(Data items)
○ ○ ○

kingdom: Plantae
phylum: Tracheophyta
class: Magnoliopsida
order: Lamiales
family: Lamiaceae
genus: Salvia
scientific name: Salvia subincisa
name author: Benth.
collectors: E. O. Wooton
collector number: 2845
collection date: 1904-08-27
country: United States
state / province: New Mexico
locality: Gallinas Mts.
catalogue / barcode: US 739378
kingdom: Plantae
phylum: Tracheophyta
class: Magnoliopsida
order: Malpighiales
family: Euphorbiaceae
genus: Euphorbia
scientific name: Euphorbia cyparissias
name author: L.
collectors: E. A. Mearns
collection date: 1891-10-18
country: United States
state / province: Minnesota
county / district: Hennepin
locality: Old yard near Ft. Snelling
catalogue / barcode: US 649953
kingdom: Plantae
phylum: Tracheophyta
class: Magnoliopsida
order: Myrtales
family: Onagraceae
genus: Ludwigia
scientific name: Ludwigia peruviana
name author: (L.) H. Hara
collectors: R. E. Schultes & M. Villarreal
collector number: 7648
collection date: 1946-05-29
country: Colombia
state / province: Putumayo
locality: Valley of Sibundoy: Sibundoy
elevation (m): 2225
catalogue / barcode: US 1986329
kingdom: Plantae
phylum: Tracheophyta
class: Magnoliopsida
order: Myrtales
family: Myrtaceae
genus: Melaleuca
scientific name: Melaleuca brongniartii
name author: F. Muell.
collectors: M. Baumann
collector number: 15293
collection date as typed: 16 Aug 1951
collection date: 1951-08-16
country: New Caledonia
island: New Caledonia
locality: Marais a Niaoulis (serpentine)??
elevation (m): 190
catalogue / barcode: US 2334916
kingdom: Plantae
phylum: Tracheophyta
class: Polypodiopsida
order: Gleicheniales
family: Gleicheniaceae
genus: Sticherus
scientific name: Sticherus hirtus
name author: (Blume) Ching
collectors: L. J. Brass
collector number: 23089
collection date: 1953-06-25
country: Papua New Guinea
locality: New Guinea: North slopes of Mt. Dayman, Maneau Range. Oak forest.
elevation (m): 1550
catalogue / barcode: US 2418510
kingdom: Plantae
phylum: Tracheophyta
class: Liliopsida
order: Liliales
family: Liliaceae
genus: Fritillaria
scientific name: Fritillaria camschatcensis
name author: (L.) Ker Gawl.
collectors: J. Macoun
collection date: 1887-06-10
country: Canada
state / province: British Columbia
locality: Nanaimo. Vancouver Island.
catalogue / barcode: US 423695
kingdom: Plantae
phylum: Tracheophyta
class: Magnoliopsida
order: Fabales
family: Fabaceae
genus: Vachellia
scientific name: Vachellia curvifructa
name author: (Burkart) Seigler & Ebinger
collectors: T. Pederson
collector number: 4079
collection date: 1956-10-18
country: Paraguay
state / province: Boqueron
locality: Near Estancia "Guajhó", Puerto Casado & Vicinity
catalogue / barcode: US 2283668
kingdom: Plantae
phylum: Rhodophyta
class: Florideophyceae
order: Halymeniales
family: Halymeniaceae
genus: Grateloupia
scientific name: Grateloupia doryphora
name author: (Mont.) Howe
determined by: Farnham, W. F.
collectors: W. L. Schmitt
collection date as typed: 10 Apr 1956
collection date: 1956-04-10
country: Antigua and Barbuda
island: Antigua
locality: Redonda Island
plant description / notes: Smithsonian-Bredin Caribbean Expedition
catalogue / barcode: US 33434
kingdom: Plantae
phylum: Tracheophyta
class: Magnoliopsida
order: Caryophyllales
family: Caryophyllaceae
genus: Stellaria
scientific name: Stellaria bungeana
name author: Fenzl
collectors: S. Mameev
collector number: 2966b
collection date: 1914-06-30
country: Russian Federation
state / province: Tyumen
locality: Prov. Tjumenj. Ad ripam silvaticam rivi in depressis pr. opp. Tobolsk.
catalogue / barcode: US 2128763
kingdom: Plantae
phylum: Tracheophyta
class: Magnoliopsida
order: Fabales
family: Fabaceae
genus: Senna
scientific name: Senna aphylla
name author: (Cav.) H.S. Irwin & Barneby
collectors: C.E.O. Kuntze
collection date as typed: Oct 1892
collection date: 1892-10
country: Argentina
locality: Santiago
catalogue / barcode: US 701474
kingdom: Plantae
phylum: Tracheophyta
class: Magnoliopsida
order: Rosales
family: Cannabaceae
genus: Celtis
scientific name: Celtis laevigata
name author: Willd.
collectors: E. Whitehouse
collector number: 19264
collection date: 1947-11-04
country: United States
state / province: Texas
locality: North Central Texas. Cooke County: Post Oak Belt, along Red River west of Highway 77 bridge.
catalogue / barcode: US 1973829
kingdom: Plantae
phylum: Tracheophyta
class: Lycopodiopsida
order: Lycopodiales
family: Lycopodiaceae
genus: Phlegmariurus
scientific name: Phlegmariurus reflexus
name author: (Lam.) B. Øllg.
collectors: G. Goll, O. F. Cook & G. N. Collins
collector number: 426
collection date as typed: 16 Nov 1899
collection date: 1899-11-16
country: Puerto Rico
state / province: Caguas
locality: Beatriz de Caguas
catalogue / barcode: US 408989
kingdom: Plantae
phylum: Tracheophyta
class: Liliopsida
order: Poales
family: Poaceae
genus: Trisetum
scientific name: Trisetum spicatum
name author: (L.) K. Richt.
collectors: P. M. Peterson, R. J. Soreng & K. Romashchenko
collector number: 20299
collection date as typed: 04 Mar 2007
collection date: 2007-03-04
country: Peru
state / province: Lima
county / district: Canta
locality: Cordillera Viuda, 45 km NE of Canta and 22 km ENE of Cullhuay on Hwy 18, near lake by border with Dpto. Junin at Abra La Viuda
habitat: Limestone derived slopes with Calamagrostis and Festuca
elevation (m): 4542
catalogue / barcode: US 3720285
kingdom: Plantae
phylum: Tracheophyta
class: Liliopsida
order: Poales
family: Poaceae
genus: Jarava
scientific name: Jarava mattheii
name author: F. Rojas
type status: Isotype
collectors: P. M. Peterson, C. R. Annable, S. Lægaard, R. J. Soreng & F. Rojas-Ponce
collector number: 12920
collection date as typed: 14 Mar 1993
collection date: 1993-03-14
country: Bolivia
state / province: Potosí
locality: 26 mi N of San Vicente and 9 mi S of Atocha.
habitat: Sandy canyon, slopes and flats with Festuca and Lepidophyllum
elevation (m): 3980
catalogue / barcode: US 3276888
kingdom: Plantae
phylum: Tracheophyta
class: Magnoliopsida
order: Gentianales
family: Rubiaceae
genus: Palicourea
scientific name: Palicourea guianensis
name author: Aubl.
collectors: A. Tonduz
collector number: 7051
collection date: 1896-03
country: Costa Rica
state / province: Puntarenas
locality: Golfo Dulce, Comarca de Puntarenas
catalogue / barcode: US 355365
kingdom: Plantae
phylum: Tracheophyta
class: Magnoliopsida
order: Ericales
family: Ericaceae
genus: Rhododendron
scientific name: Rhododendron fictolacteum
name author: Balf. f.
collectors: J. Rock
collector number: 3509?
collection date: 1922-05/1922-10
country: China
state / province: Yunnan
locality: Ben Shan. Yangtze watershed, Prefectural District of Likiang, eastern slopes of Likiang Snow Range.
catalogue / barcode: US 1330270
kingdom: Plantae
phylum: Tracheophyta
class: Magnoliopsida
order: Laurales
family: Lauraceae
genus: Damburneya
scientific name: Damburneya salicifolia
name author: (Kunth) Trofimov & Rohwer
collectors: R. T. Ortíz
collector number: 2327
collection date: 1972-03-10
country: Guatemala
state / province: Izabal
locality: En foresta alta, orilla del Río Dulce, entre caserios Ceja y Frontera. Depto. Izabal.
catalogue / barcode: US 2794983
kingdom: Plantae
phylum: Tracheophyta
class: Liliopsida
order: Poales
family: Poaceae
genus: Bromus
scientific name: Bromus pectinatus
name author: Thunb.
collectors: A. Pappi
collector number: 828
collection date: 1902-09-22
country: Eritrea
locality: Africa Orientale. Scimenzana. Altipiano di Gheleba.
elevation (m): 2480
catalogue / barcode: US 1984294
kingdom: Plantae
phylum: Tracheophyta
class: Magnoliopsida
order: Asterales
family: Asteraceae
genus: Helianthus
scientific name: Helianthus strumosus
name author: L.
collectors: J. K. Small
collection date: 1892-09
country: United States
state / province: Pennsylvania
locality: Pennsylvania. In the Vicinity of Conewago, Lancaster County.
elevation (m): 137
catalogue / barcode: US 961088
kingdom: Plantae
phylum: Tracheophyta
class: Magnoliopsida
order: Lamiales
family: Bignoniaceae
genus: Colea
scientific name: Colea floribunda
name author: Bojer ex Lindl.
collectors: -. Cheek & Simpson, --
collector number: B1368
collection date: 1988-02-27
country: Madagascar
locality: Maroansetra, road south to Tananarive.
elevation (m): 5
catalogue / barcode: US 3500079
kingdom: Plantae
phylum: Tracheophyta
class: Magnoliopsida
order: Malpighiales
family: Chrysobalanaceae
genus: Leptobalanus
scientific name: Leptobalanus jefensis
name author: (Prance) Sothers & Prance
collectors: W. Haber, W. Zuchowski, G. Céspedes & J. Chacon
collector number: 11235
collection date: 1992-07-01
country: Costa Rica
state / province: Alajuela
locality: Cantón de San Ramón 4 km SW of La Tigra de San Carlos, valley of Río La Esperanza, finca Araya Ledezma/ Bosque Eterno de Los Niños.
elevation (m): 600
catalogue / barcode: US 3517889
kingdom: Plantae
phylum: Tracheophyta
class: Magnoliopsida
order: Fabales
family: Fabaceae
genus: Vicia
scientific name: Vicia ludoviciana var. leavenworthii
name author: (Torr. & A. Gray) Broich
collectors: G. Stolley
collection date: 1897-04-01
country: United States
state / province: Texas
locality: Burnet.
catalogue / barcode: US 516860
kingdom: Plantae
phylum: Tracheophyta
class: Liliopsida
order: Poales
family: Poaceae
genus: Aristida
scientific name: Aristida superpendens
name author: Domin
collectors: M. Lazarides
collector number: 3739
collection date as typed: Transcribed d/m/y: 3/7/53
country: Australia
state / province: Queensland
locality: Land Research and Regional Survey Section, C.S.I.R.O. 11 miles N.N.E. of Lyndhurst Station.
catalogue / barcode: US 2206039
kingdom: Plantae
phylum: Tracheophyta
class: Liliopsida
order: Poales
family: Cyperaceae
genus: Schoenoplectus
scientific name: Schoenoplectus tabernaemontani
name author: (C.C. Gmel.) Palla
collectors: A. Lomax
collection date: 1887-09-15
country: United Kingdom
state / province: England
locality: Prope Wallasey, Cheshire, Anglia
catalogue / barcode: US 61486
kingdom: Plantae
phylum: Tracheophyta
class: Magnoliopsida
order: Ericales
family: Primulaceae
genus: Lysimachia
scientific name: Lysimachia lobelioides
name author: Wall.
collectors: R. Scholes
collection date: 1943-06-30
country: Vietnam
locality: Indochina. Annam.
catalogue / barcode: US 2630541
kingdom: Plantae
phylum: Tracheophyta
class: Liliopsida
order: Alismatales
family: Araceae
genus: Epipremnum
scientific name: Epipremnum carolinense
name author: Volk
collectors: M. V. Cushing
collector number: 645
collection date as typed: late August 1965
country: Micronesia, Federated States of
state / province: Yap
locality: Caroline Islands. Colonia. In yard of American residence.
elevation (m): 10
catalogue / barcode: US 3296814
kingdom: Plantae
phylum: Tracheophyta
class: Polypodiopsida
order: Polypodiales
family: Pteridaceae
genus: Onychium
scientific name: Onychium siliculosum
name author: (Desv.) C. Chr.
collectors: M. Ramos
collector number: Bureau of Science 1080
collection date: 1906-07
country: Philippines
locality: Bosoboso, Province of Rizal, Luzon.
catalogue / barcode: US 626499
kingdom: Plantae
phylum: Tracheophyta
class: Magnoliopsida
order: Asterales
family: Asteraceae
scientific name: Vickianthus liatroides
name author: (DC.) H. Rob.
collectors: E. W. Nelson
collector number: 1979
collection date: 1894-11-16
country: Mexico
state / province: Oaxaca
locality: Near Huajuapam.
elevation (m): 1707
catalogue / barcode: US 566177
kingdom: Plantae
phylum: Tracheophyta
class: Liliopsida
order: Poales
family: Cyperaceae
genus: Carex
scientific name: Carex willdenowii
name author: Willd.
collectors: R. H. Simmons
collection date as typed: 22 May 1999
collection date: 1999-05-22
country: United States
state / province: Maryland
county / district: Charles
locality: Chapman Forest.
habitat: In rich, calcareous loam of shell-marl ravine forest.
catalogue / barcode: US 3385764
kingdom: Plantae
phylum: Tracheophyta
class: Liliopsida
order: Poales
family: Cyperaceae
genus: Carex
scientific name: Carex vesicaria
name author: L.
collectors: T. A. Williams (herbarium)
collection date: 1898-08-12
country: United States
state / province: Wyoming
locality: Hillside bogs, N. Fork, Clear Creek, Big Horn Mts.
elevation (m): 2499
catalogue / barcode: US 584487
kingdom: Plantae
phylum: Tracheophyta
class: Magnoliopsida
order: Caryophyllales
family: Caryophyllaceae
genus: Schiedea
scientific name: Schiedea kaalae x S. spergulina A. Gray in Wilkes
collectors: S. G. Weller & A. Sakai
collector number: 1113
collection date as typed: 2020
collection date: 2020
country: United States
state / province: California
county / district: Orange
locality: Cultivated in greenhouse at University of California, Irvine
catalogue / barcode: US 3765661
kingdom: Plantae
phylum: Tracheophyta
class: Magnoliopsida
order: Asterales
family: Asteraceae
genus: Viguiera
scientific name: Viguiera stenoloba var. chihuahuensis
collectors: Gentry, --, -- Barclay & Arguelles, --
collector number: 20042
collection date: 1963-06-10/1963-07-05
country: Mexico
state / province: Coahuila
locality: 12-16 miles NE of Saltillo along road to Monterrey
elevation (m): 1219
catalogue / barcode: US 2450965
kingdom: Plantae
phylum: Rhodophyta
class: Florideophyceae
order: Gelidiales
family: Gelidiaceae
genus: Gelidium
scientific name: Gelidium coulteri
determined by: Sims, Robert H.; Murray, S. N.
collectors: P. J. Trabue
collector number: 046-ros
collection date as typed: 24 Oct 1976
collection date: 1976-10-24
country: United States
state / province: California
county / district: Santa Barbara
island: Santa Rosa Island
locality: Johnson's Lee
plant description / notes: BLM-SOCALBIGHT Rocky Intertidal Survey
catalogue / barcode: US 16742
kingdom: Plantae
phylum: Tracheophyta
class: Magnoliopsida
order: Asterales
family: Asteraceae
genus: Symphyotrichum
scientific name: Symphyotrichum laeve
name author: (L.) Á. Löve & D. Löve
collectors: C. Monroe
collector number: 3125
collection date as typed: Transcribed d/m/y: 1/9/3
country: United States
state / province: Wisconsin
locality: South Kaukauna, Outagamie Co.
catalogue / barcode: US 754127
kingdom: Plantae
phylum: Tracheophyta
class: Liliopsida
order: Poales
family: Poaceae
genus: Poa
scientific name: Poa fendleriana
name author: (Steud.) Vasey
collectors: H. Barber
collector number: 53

○ ○ ○

:: TASK DETAILS ::
Render the lines of the records from the line with "catalogue / barcode: US 649953" up to and including the line with "scientific name: Melaleuca brongniartii" as a JSON list of strings, one string per line, leaving out blank lines.

:: FINAL ANSWER ::
[
  "catalogue / barcode: US 649953",
  "kingdom: Plantae",
  "phylum: Tracheophyta",
  "class: Magnoliopsida",
  "order: Myrtales",
  "family: Onagraceae",
  "genus: Ludwigia",
  "scientific name: Ludwigia peruviana",
  "name author: (L.) H. Hara",
  "collectors: R. E. Schultes & M. Villarreal",
  "collector number: 7648",
  "collection date: 1946-05-29",
  "country: Colombia",
  "state / province: Putumayo",
  "locality: Valley of Sibundoy: Sibundoy",
  "elevation (m): 2225",
  "catalogue / barcode: US 1986329",
  "kingdom: Plantae",
  "phylum: Tracheophyta",
  "class: Magnoliopsida",
  "order: Myrtales",
  "family: Myrtaceae",
  "genus: Melaleuca",
  "scientific name: Melaleuca brongniartii"
]